Halloween pumpkin seeds health benefits

Halloween pumpkin

Wondering what to do with all those seeds hacked from the orange flesh of your halloween pumpkin? You could try eating them, especially if you’re on a low-protein diet or likely to be exposed to the organic solcent carbon tetrachloride (tetrachloromethane)!

According to researchers in South Africa, pumpkin seeds can protect the liver from the harmful effects of protein deficiency and exposure to hepatotoxins such as carbon tet.

The seeds of the pumpkin (Cucurbita pepo) contain a protein that is a potent antioxidant according to SE Terblanche and colleagues at the University of Zululand in KwaDlangezwa.

The researchers tested the effects of protein isolate on blood plasma levels of certain enzymes including catalase, superoxide dismutase, and glutathione peroxidase, and on total antioxidant capacity in the liver of rats fed a low protein diet that were exposed to carbon tetrachloride.

They report that, “From the results of the present study it is concluded that pumpkin seed protein isolate administration was effective in alleviating the detrimental effects associated with protein malnutrition and carbon tetrachloride intoxication.” Terblanche and colleagues explain that this indicates that pumpkin seed protein isolate has powerful antiperoxidative properties.

Details of the research appears in the November issue of the journal Phytotherapy Research, 2006, 20(11), 935-940.

Of course, swallowing a handful of pumpkin seeds is not really going to provide adequate protection against ingestion of carbon tetrachloride, so please don’t make it a Halloween chaser.

5 thoughts on “Halloween pumpkin seeds health benefits”

  1. Is it true that Halloween Pumpkin Seeds contains antioxidants?

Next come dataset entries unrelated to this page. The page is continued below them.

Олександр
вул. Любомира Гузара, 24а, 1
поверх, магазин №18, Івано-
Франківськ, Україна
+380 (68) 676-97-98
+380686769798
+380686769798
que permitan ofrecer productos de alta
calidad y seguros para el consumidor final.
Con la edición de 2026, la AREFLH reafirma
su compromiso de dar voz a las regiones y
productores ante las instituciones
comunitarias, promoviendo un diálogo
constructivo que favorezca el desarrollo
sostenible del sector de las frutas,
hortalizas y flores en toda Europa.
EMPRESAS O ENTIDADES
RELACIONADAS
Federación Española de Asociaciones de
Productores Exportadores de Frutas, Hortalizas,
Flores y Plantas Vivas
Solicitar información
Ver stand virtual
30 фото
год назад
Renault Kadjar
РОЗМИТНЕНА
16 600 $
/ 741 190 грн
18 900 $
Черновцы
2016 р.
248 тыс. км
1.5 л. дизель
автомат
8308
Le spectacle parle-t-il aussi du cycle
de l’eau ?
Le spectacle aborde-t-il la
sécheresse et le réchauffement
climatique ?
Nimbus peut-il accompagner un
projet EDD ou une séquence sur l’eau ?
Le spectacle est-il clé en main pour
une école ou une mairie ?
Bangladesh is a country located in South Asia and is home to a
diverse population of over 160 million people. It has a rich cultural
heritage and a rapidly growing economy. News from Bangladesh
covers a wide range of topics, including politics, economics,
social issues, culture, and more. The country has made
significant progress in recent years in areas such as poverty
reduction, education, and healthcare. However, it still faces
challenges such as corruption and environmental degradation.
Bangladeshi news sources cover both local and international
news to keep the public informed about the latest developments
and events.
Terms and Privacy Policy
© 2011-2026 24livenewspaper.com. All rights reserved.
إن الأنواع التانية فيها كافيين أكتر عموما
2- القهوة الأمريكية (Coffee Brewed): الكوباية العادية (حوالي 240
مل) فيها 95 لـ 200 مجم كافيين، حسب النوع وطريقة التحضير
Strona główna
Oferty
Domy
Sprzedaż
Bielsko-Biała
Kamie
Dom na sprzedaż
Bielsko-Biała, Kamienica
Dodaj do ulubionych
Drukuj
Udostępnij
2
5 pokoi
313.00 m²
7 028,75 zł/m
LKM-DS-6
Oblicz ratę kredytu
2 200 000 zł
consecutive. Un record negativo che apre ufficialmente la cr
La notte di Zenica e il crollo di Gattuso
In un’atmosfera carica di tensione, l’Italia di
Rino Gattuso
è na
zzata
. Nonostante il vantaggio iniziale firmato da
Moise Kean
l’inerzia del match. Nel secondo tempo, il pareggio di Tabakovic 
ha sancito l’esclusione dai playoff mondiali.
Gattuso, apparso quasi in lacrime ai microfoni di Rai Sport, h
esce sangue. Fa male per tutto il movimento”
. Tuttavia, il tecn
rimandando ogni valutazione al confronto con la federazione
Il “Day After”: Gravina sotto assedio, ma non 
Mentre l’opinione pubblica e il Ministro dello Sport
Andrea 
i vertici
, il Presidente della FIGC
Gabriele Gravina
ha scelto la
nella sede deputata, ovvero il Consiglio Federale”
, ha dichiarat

Then it must be a good news for those people who are pro-anti aging.

  2. A paper just out in the journal Indian J Exp Biol. 2008 Sep;46(9):639-45 entitled “Effect of ripe fruit pulp extract of Cucurbita pepo Linn. in aspirin induced gastric and duodenal ulcer in rats.” by Sarkar S, Buha D. of the S.N. Pradhan Centre for Neurosciences, University of Calcutta 244B, A.J.C. Bose Road, Kolkata 700 020, India, claims benefits in stomach ulcer of C pepo

    “A significant decrease in alkaline phosphatase (AP) activity and mucosal thickness and increase in ulcer index (UI) was observed in aspirin treated stomach and duodenum of albino rats. However, pretreatment with C. pepo fruit pulp extract for 14 consecutive days showed increase in AP activity and mucosal thickness along with decrease in UI, suggesting gastroduodenal protective and anti-ulcerogenic properties of C. pepo.”